> [EXTRACTED TEXT]:
=== Section Start ===

Recognizing that reporting helps companies identify and understand risks, improve management, and build trust with stakeholders, companies have also made great strides in how they cover human rights in their corporate social responsibility reports. This trend complements a concurrent rise in demand for corporate human rights reporting: Reporting on human rights performance is part of the current Global Reporting Initiative (GRI) sustainability reporting guidelines, and reporting on commitments, activities, and outcomes related to human rights is a requirement of the United Nations Global Compact Communication on Progress. Furthermore, investors are increasingly asking companies to disclose human rights risks.
Despite the growing awareness of the need for reporting on human rights issues, there is limited guidance on how to do this well. And since the topic is complex—the Universal Declaration of Human Rights includes 30 articles—companies are struggling with how to incorporate human rights into their current approach to sustainability reporting.
As companies further integrate human rights into their sustainability reports, they should continue to look to standards such as the GRI, but the key source of guidance should be the UN Guiding Principles themselves and their focus on company due diligence.

=== Section End ===

> [QUESTIONS TO ANSWER]:
1 > In the human rights reporting passage, reproduce word for word the part from "Recognizing that reporting" to "human rights risks.".
2 > List every benefit of reporting for companies that the human rights reporting passage names in its first sentence.

> [LISTED RECORDS]:
=== Section Start ===

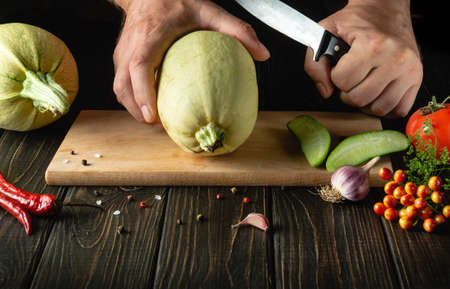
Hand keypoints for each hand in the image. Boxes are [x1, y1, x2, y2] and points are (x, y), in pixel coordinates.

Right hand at [111, 0, 269, 122]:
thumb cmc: (176, 1)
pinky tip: (152, 107)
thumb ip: (236, 30)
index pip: (139, 67)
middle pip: (123, 86)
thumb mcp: (209, 11)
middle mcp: (130, 47)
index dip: (143, 94)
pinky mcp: (121, 58)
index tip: (152, 117)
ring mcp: (122, 54)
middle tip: (160, 126)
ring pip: (120, 89)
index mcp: (149, 36)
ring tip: (157, 122)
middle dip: (138, 111)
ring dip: (135, 109)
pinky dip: (134, 99)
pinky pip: (122, 84)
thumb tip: (262, 54)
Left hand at [304, 0, 422, 116]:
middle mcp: (395, 58)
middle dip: (347, 92)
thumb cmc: (356, 22)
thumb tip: (326, 92)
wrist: (384, 10)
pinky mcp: (418, 78)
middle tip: (350, 78)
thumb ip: (314, 64)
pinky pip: (399, 110)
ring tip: (362, 86)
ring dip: (365, 103)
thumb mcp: (325, 33)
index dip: (335, 76)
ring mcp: (409, 70)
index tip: (340, 67)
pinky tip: (377, 95)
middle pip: (359, 99)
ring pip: (379, 109)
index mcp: (372, 45)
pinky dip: (385, 108)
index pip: (342, 81)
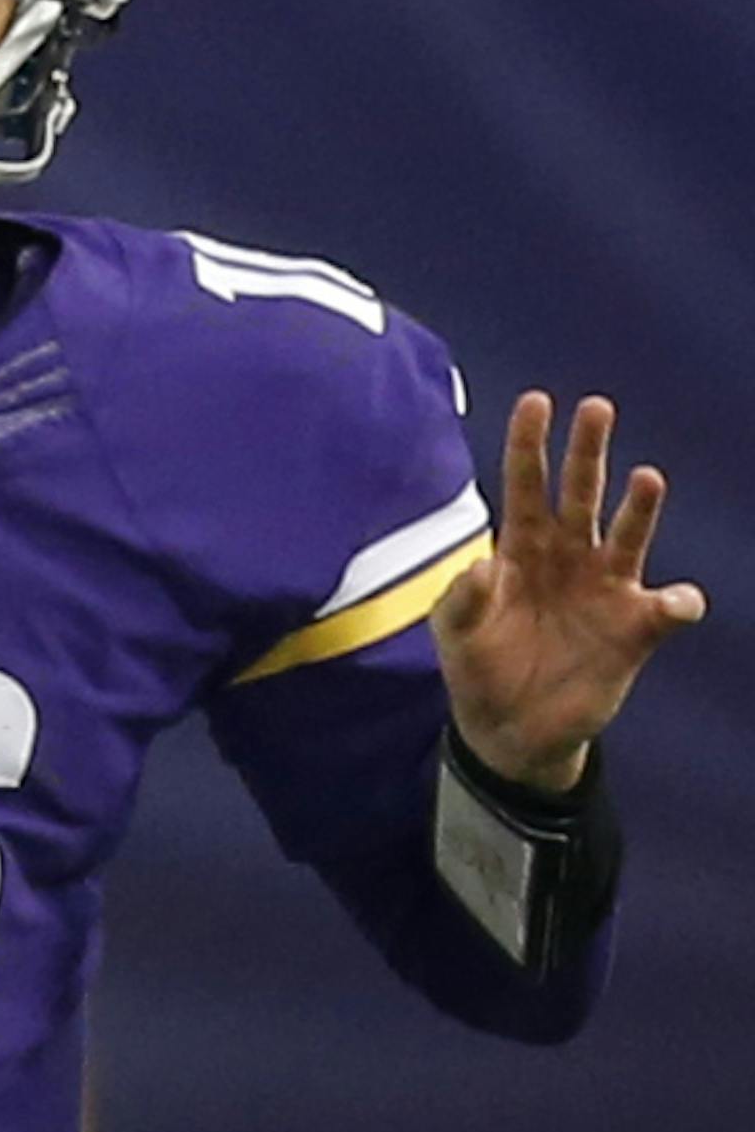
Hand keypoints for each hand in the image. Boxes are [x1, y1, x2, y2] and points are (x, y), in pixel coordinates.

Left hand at [431, 391, 705, 792]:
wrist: (510, 731)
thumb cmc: (478, 668)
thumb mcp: (454, 634)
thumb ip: (462, 600)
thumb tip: (484, 566)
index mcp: (520, 549)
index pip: (525, 485)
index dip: (530, 444)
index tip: (536, 401)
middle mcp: (567, 557)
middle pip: (580, 494)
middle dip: (588, 451)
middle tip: (597, 408)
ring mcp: (604, 590)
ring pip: (627, 535)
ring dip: (639, 508)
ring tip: (646, 478)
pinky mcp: (633, 630)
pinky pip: (665, 610)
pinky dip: (677, 603)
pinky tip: (675, 603)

=== Section End ===

> [ANSWER LIST]:
1 >
Recognizing that reporting helps companies identify and understand risks, improve management, and build trust with stakeholders, companies have also made great strides in how they cover human rights in their corporate social responsibility reports. This trend complements a concurrent rise in demand for corporate human rights reporting: Reporting on human rights performance is part of the current Global Reporting Initiative (GRI) sustainability reporting guidelines, and reporting on commitments, activities, and outcomes related to human rights is a requirement of the United Nations Global Compact Communication on Progress. Furthermore, investors are increasingly asking companies to disclose human rights risks.

2 >
- Identifying and understanding risks
- Improving management
- Building trust with stakeholders